History-related activities abound at Knox and in the surrounding region. Students and faculty members have traveled to a variety of places, including the Amish religious colonies in Iowa and to the early Mormon settlement town of Nauvoo, Illinois, on the Mississippi River.

Lincoln Studies Center
Two nationally-renowned Lincoln scholars, Rodney Davis and Douglas Wilson, direct a number of Lincoln-related research projects at the Lincoln Studies Center, headquartered at Knox. Their work has been featured in news articles and on television programs on PBS and the History Channel. The Center also sponsors several lectures a year at Knox by Lincoln experts -- recent speakers have included Michael Burlingame and Cullom Davis.

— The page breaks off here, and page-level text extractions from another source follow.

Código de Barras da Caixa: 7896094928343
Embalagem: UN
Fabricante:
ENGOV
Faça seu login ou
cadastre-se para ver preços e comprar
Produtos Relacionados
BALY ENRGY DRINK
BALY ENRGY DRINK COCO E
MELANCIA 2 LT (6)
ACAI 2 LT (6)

Few experiences can prepare you better for life after Knox than conducting an internship. As a Knox history student, you can conduct an internship for course credit either during the academic year or the summer, working closely with a faculty supervisor while engaging in fieldwork and completing an academic paper. Recent internships by history students include:

  • Intern, Newberry Library, Chicago, Illinois. Brenna DeGan '12, history and political science major.
  • Intern, Audubon Society, Damariscotta, Maine. Andrea Gammon '08, history and environmental studies major.
  • Intern, Congressman Lane Evans Office, Galesburg, Illinois. Jeremy Lin '06, history and international relations major.
  • Research Intern, C & A Mode AG, Munchen, Deutschland. Matthew Travis '05, Russian area studies and history major.